── MATERIAL SHOWN
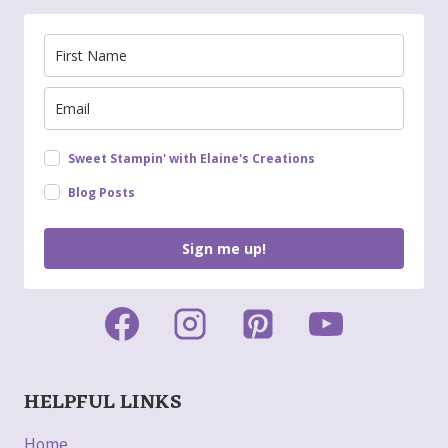
Sweet Stampin' with Elaine's Creations
Blog Posts
Sign me up!
HELPFUL LINKS
Home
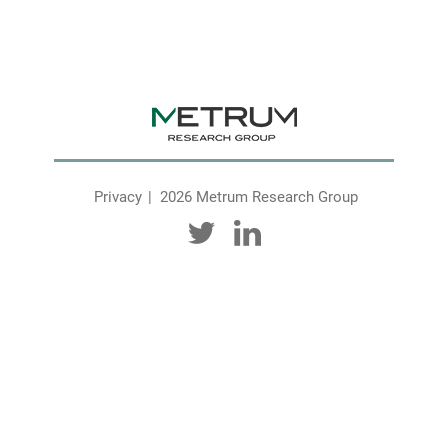
Privacy
2026 Metrum Research Group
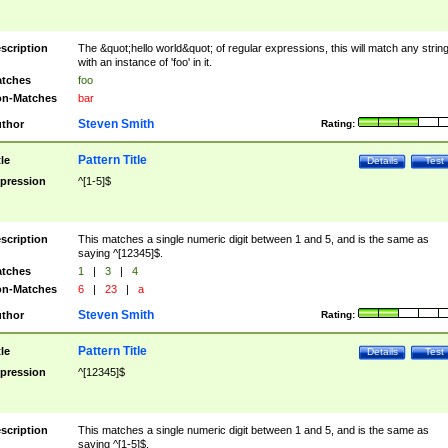
scription
The &quot;hello world&quot; of regular expressions, this will match any strin
with an instance of 'foo' in it.
tches
foo
n-Matches
bar
Steven Smith
thor
Rating:
Pattern Title
tle
Details
Test
pression
^[1-5]$
scription
This matches a single numeric digit between 1 and 5, and is the same as
saying ^[12345]$.
tches
1
|
3
|
4
n-Matches
6
|
23
|
a
Steven Smith
thor
Rating:
Pattern Title
tle
Details
Test
pression
^[12345]$
scription
This matches a single numeric digit between 1 and 5, and is the same as
saying ^[1-5]$.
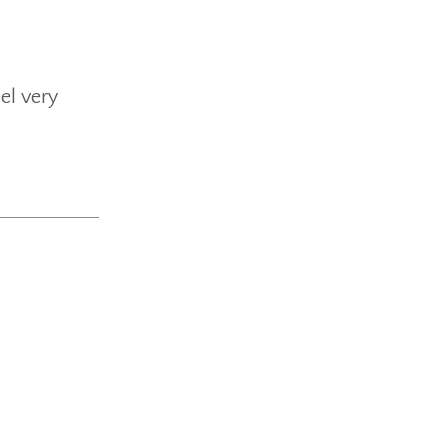
el very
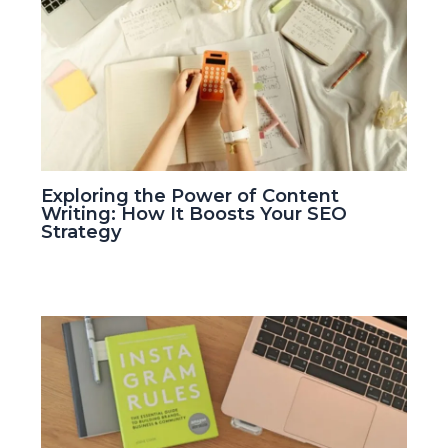
Exploring the Power of Content
Writing: How It Boosts Your SEO
Strategy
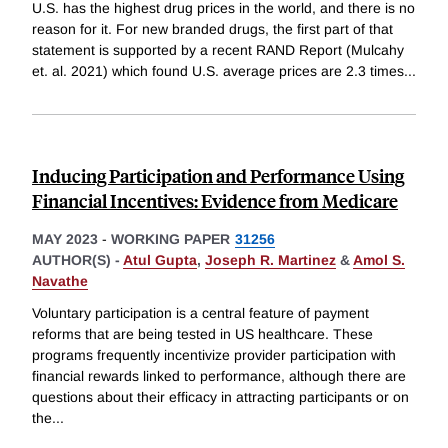
U.S. has the highest drug prices in the world, and there is no
reason for it. For new branded drugs, the first part of that
statement is supported by a recent RAND Report (Mulcahy
et. al. 2021) which found U.S. average prices are 2.3 times
...
Inducing Participation and Performance Using
Financial Incentives: Evidence from Medicare
MAY 2023
-
WORKING PAPER
31256
AUTHOR(S) -
Atul Gupta
,
Joseph R. Martinez
&
Amol S.
Navathe
Voluntary participation is a central feature of payment
reforms that are being tested in US healthcare. These
programs frequently incentivize provider participation with
financial rewards linked to performance, although there are
questions about their efficacy in attracting participants or on
the
...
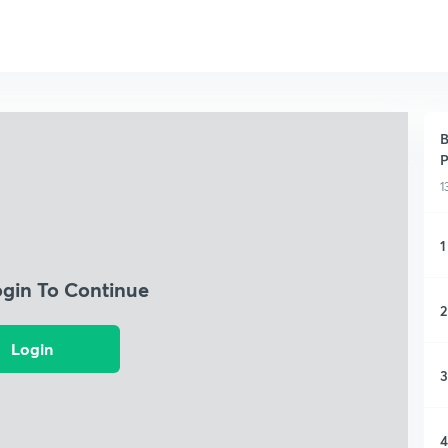
B
P
1
1
ogin To Continue
2
Login
3
4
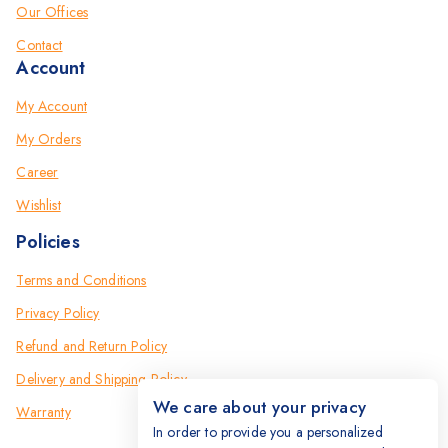
Our Offices
Contact
Account
My Account
My Orders
Career
Wishlist
Policies
Terms and Conditions
Privacy Policy
Refund and Return Policy
Delivery and Shipping Policy
We care about your privacy
Warranty
In order to provide you a personalized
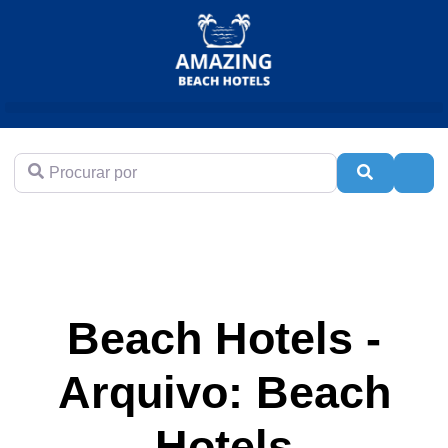
Procurar por
Pesquisar
Adva
Beach Hotels -
Arquivo: Beach
Hotels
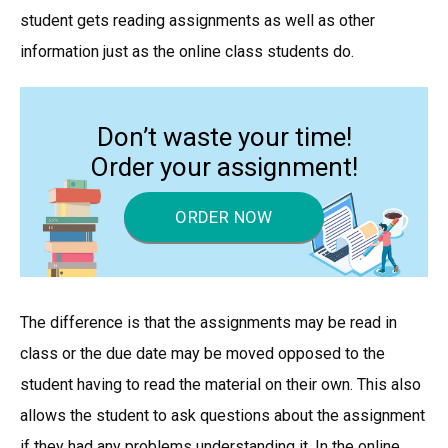
student gets reading assignments as well as other
information just as the online class students do.
Don’t waste your time!
Order your assignment!
ORDER NOW
The difference is that the assignments may be read in
class or the due date may be moved opposed to the
student having to read the material on their own. This also
allows the student to ask questions about the assignment
if they had any problems understanding it. In the online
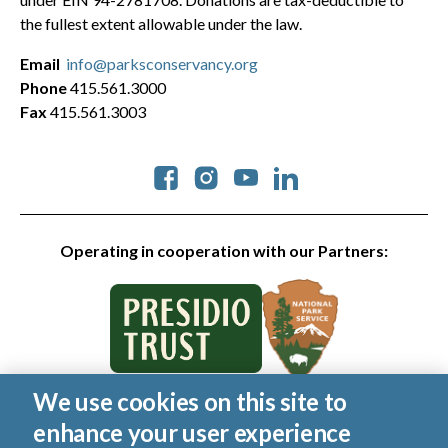
the fullest extent allowable under the law.
Email
info@parksconservancy.org
Phone
415.561.3000
Fax
415.561.3003
Social
Operating in cooperation with our Partners:
We use cookies on this site to
© 2026 Golden Gate National Parks Conservancy. All rights
enhance your user experience
reserved.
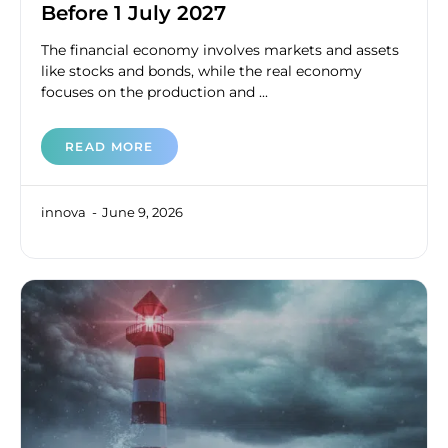
Before 1 July 2027
The financial economy involves markets and assets
like stocks and bonds, while the real economy
focuses on the production and ...
READ MORE
innova
June 9, 2026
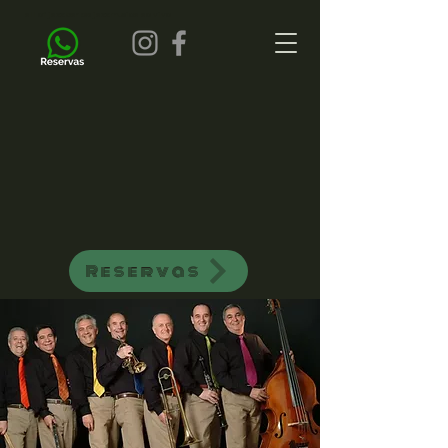
all of jazz bar de jazz musica ao vivo
Reservas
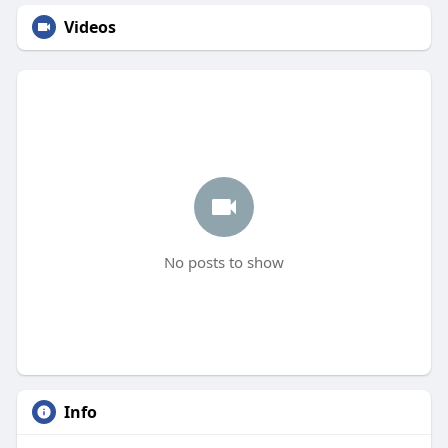
Videos
No posts to show
Info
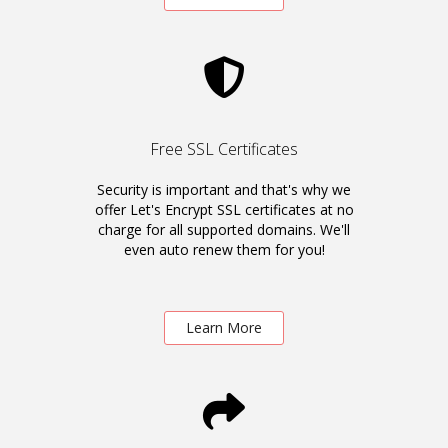
Free SSL Certificates
Security is important and that's why we
offer Let's Encrypt SSL certificates at no
charge for all supported domains. We'll
even auto renew them for you!
Learn More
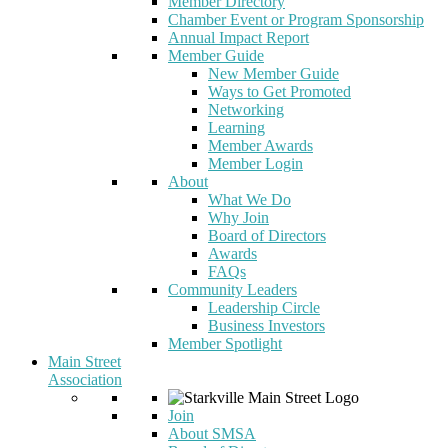
Member Directory
Chamber Event or Program Sponsorship
Annual Impact Report
Member Guide
New Member Guide
Ways to Get Promoted
Networking
Learning
Member Awards
Member Login
About
What We Do
Why Join
Board of Directors
Awards
FAQs
Community Leaders
Leadership Circle
Business Investors
Member Spotlight
Main Street
Association
Join
About SMSA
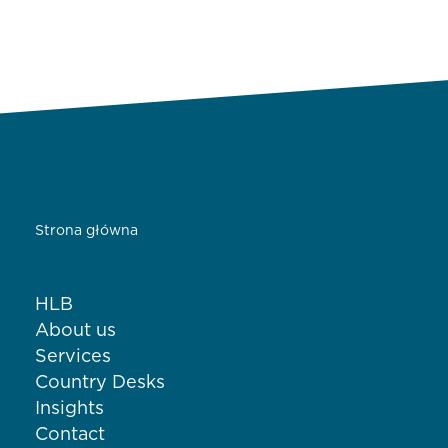
Strona główna
HLB
About us
Services
Country Desks
Insights
Contact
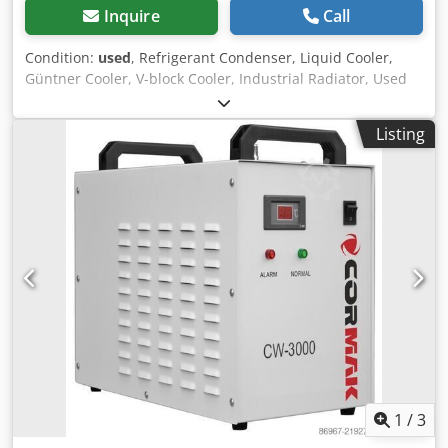
Inquire
Call
Condition:
used
, Refrigerant Condenser, Liquid Cooler,
Güntner Cooler, V-block Cooler, Industrial Radiator, Used
Machine Manufacturer: Güntner Model / Type: GFD
080.1D/2x4-MS1D/4P.E Overall dimensions: 5404 x 2400 x
Listing
2850 mm Coolant: Ethylene glycol 35 Vol. % Weight: 2694
kg Dcjdpfszkynysx Akvok Cooling capacity: 331.7 kW
Number of fans: 8 pcs Fan diameter: 800 mm
1
/
3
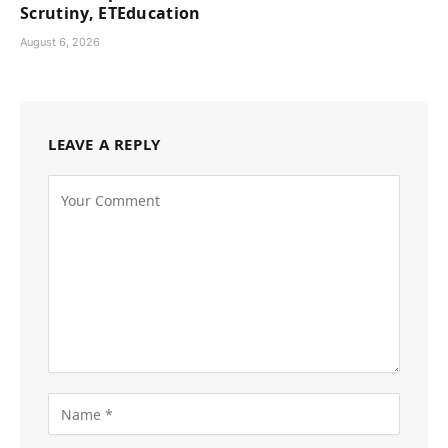
Scrutiny, ETEducation
August 6, 2026
LEAVE A REPLY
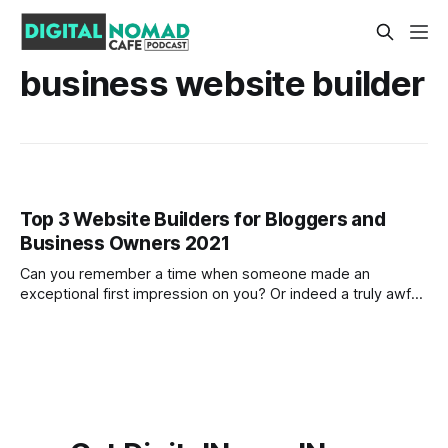
business website builder
Top 3 Website Builders for Bloggers and
Business Owners 2021
Can you remember a time when someone made an
exceptional first impression on you? Or indeed a truly awful
first impression? As the old saying goes 'first impressions
are the longest lasting' and there was never a truer
statement when it comes to business. In the modern age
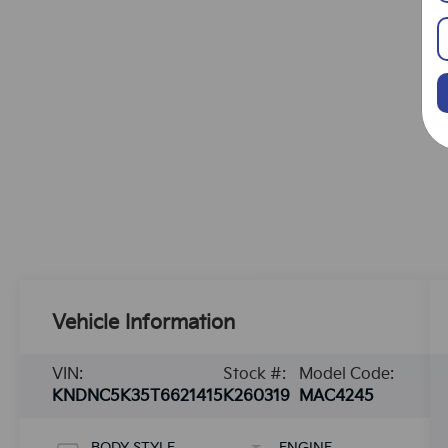
Vehicle Information
VIN:
Stock #:
Model Code:
KNDNC5K35T6621415
K260319
MAC4245
BODY STYLE
ENGINE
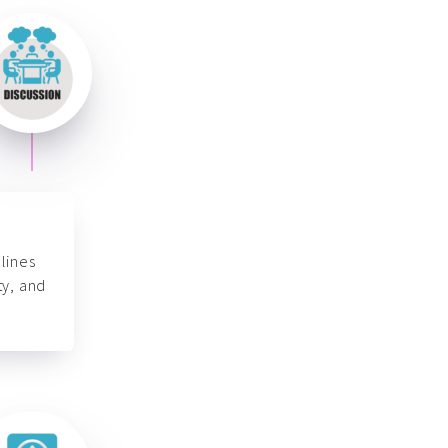
lines
ty, and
────
→ EXERCISE GOAL
Quote every line of text in the listing above verbatim, from the first line to the last. Leave the pictures out.

→ SOLUTION TO THE EXERCISE
Sweet Stampin' with Elaine's Creations
Blog Posts
Sign me up!
HELPFUL LINKS
Home
Privacy
2026 Metrum Research Group
scription
The &quot;hello world&quot; of regular expressions, this will match any strin
with an instance of 'foo' in it.
tches
foo
n-Matches
bar
Steven Smith
thor
Rating:
Pattern Title
tle
Details
Test
pression
^[1-5]$
scription
This matches a single numeric digit between 1 and 5, and is the same as
saying ^[12345]$.
tches
1
|
3
|
4
n-Matches
6
|
23
|
a
Steven Smith
thor
Rating:
Pattern Title
tle
Details
Test
pression
^[12345]$
scription
This matches a single numeric digit between 1 and 5, and is the same as
saying ^[1-5]$.
el very
Exploring the Power of Content
Writing: How It Boosts Your SEO
Strategy
U.S. has the highest drug prices in the world, and there is no
reason for it. For new branded drugs, the first part of that
statement is supported by a recent RAND Report (Mulcahy
et. al. 2021) which found U.S. average prices are 2.3 times
...
Inducing Participation and Performance Using
Financial Incentives: Evidence from Medicare
MAY 2023
-
WORKING PAPER
31256
AUTHOR(S) -
Atul Gupta
,
Joseph R. Martinez
&
Amol S.
Navathe
Voluntary participation is a central feature of payment
reforms that are being tested in US healthcare. These
programs frequently incentivize provider participation with
financial rewards linked to performance, although there are
questions about their efficacy in attracting participants or on
the
...
B
P
1
1
ogin To Continue
2
Login
3
4
Our Offices
Contact
Account
My Account
My Orders
Career
Wishlist
Policies
Terms and Conditions
Privacy Policy
Refund and Return Policy
Delivery and Shipping Policy
We care about your privacy
Warranty
In order to provide you a personalized
Procurar por
Pesquisar
Adva
Beach Hotels -
Arquivo: Beach
Hotels
student gets reading assignments as well as other
information just as the online class students do.
Don’t waste your time!
Order your assignment!
ORDER NOW
The difference is that the assignments may be read in
class or the due date may be moved opposed to the
student having to read the material on their own. This also
allows the student to ask questions about the assignment
if they had any problems understanding it. In the online
the fullest extent allowable under the law.
Email
info@parksconservancy.org
Phone
415.561.3000
Fax
415.561.3003
Social
Operating in cooperation with our Partners:
We use cookies on this site to
© 2026 Golden Gate National Parks Conservancy. All rights
enhance your user experience
reserved.
Before 1 July 2027
The financial economy involves markets and assets
like stocks and bonds, while the real economy
focuses on the production and ...
READ MORE
innova
June 9, 2026
all of jazz bar de jazz musica ao vivo
Reservas
Videos
No posts to show
Info
Free SSL Certificates
Security is important and that's why we
offer Let's Encrypt SSL certificates at no
charge for all supported domains. We'll
even auto renew them for you!
Learn More
Member Directory
Chamber Event or Program Sponsorship
Annual Impact Report
Member Guide
New Member Guide
Ways to Get Promoted
Networking
Learning
Member Awards
Member Login
About
What We Do
Why Join
Board of Directors
Awards
FAQs
Community Leaders
Leadership Circle
Business Investors
Member Spotlight
Main Street
Association
Join
About SMSA
Strona główna
HLB
About us
Services
Country Desks
Insights
Contact
Inquire
Call
Condition:
used
, Refrigerant Condenser, Liquid Cooler,
Güntner Cooler, V-block Cooler, Industrial Radiator, Used
Machine Manufacturer: Güntner Model / Type: GFD
080.1D/2x4-MS1D/4P.E Overall dimensions: 5404 x 2400 x
Listing
2850 mm Coolant: Ethylene glycol 35 Vol. % Weight: 2694
kg Dcjdpfszkynysx Akvok Cooling capacity: 331.7 kW
Number of fans: 8 pcs Fan diameter: 800 mm
1
/
3
Scrutiny, ETEducation
August 6, 2026
LEAVE A REPLY
business website builder
Top 3 Website Builders for Bloggers and
Business Owners 2021
Can you remember a time when someone made an
exceptional first impression on you? Or indeed a truly awful
first impression? As the old saying goes 'first impressions
are the longest lasting' and there was never a truer
statement when it comes to business. In the modern age
Vehicle Information
VIN:
Stock #:
Model Code:
KNDNC5K35T6621415
K260319
MAC4245
BODY STYLE
ENGINE
lines
ty, and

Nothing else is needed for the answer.